**ACTIVITY:** Reproduce, word for word, all of the records; the pictures stay out.

-------------------------

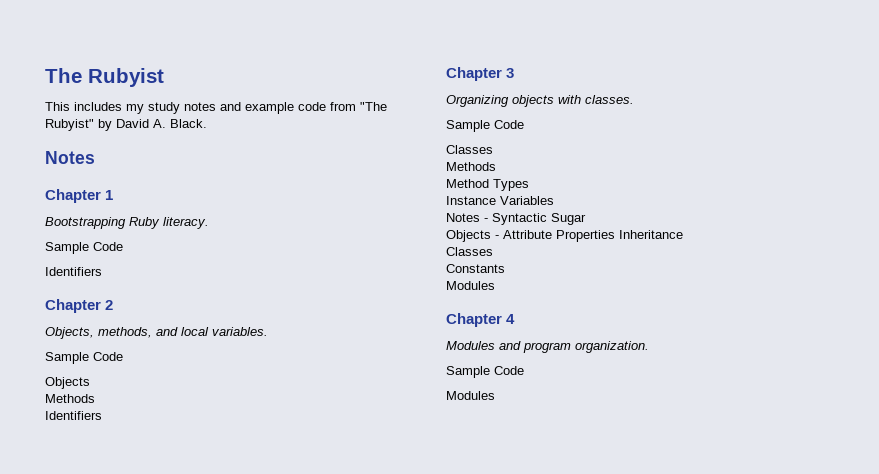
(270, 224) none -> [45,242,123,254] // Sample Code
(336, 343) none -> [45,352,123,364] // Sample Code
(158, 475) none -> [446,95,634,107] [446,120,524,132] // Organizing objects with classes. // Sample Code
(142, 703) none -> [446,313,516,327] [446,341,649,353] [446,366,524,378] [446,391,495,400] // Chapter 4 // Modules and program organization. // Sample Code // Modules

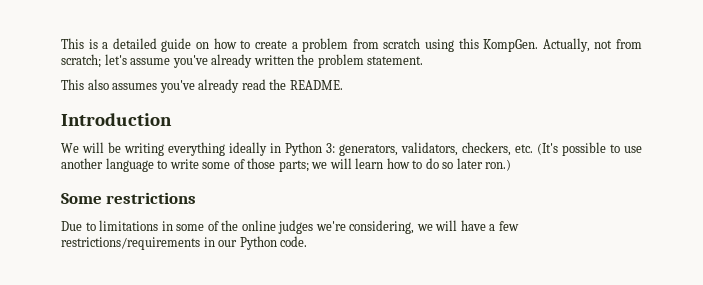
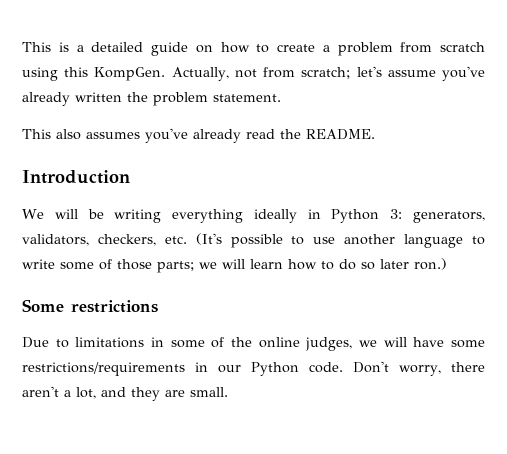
[278,220,415,234] judges we're considering, -> [305,337,353,351] judges,
[489,221,519,231] a few -> [451,340,486,348] some
(308, 241) none -> [353,361,486,376] [22,386,228,401] Don't worry, there aren't a lot, and they are small.

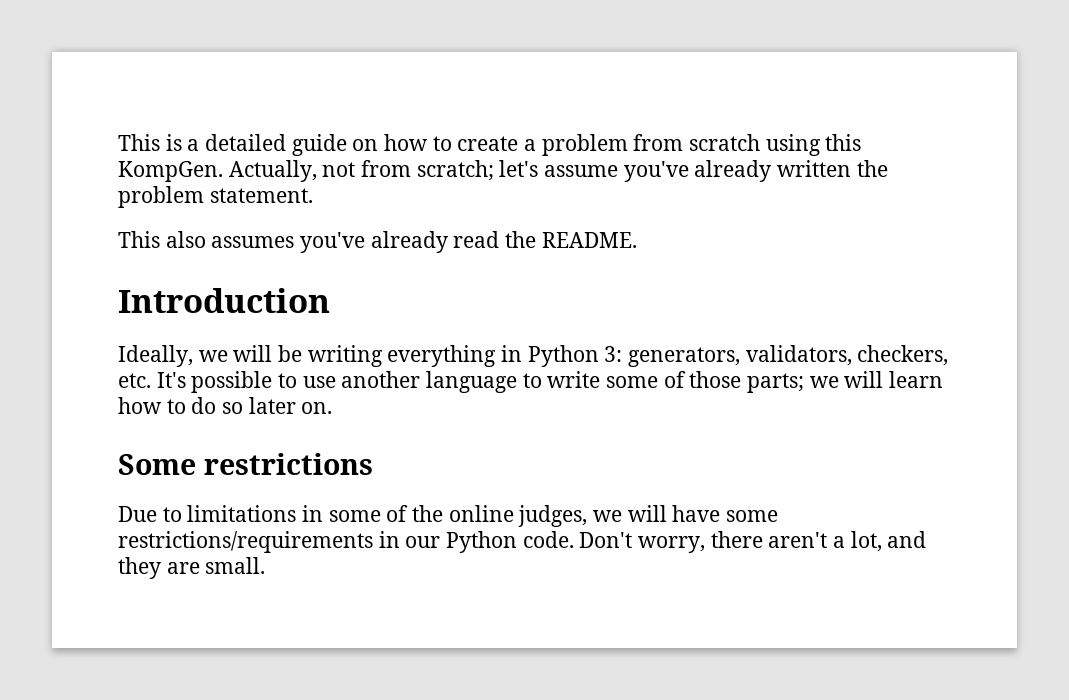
[22,209,44,219] We -> [118,345,228,367] Ideally, we
[253,209,297,223] ideally -> (497, 356) none
[195,233,222,245] (It's -> [156,372,186,388] It's
[414,258,447,270] ron.) -> [301,402,333,414] on.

-------------------------

**RESPONSE TO THE TASK:**
(270, 224) none -> [45,242,123,254] // Sample Code
(336, 343) none -> [45,352,123,364] // Sample Code
(158, 475) none -> [446,95,634,107] [446,120,524,132] // Organizing objects with classes. // Sample Code
(142, 703) none -> [446,313,516,327] [446,341,649,353] [446,366,524,378] [446,391,495,400] // Chapter 4 // Modules and program organization. // Sample Code // Modules

[278,220,415,234] judges we're considering, -> [305,337,353,351] judges,
[489,221,519,231] a few -> [451,340,486,348] some
(308, 241) none -> [353,361,486,376] [22,386,228,401] Don't worry, there aren't a lot, and they are small.

[22,209,44,219] We -> [118,345,228,367] Ideally, we
[253,209,297,223] ideally -> (497, 356) none
[195,233,222,245] (It's -> [156,372,186,388] It's
[414,258,447,270] ron.) -> [301,402,333,414] on.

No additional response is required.